Images excluded, reproduce each line of the records exactly as it stands.

(Source records Opens)

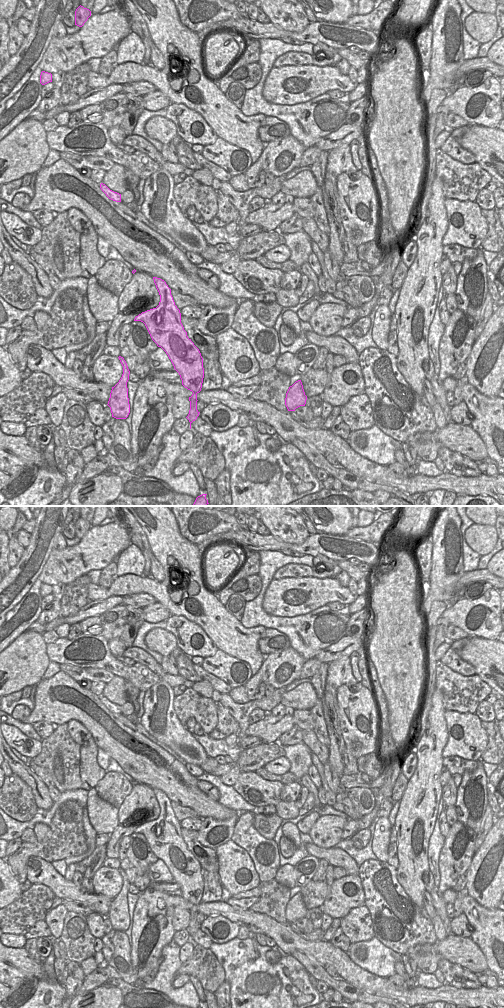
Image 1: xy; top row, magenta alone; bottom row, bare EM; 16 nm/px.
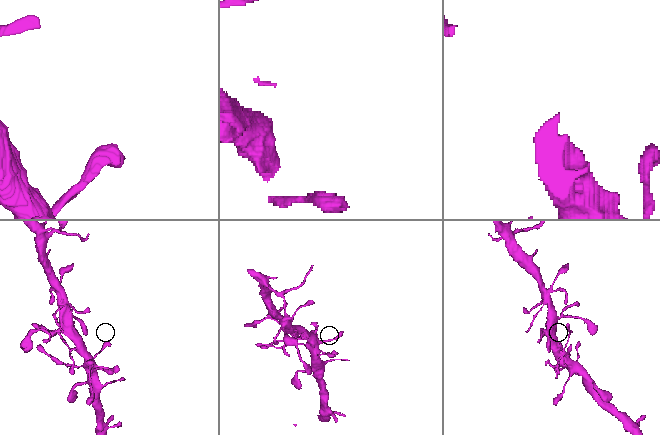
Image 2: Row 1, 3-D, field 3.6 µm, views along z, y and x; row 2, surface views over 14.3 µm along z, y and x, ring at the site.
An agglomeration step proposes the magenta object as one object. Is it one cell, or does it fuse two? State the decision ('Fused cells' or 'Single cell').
Fused cells

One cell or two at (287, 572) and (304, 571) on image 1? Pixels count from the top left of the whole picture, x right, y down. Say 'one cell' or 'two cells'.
one cell

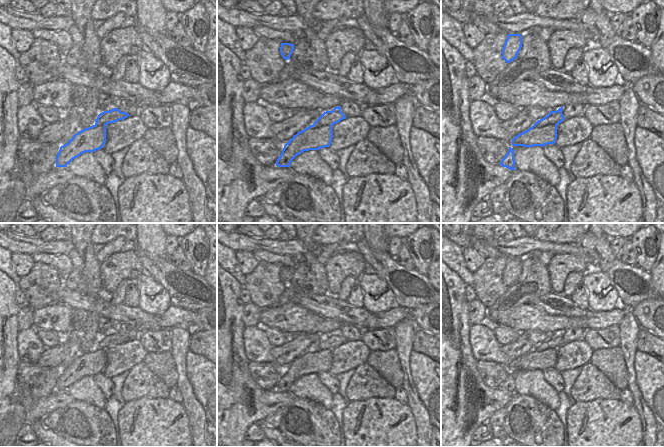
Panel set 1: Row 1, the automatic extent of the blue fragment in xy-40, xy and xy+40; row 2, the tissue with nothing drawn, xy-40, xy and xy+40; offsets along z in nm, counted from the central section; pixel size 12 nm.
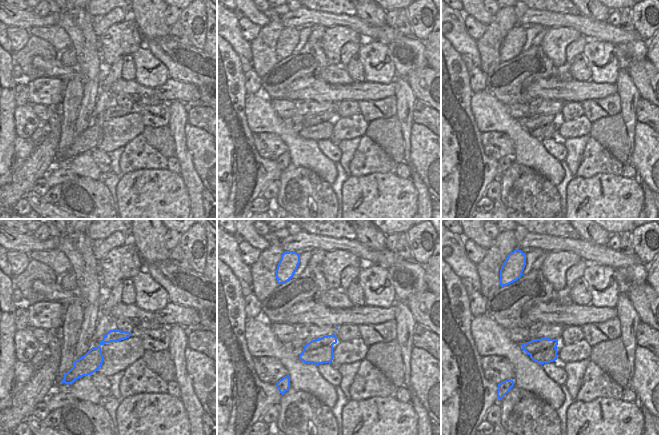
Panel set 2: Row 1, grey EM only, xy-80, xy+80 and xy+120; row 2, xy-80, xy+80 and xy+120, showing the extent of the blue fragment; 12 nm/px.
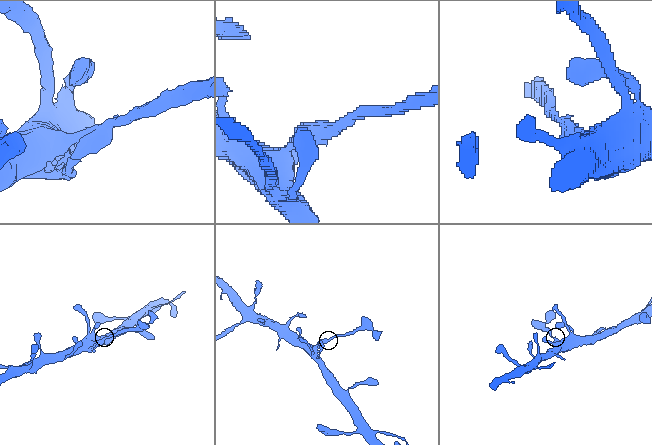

(Source records Closes)

Answer space:
Image 1: xy; top row, magenta alone; bottom row, bare EM; 16 nm/px.
Image 2: Row 1, 3-D, field 3.6 µm, views along z, y and x; row 2, surface views over 14.3 µm along z, y and x, ring at the site.
An agglomeration step proposes the magenta object as one object. Is it one cell, or does it fuse two? State the decision ('Fused cells' or 'Single cell').
Fused cells

One cell or two at (287, 572) and (304, 571) on image 1? Pixels count from the top left of the whole picture, x right, y down. Say 'one cell' or 'two cells'.
one cell

Panel set 1: Row 1, the automatic extent of the blue fragment in xy-40, xy and xy+40; row 2, the tissue with nothing drawn, xy-40, xy and xy+40; offsets along z in nm, counted from the central section; pixel size 12 nm.
Panel set 2: Row 1, grey EM only, xy-80, xy+80 and xy+120; row 2, xy-80, xy+80 and xy+120, showing the extent of the blue fragment; 12 nm/px.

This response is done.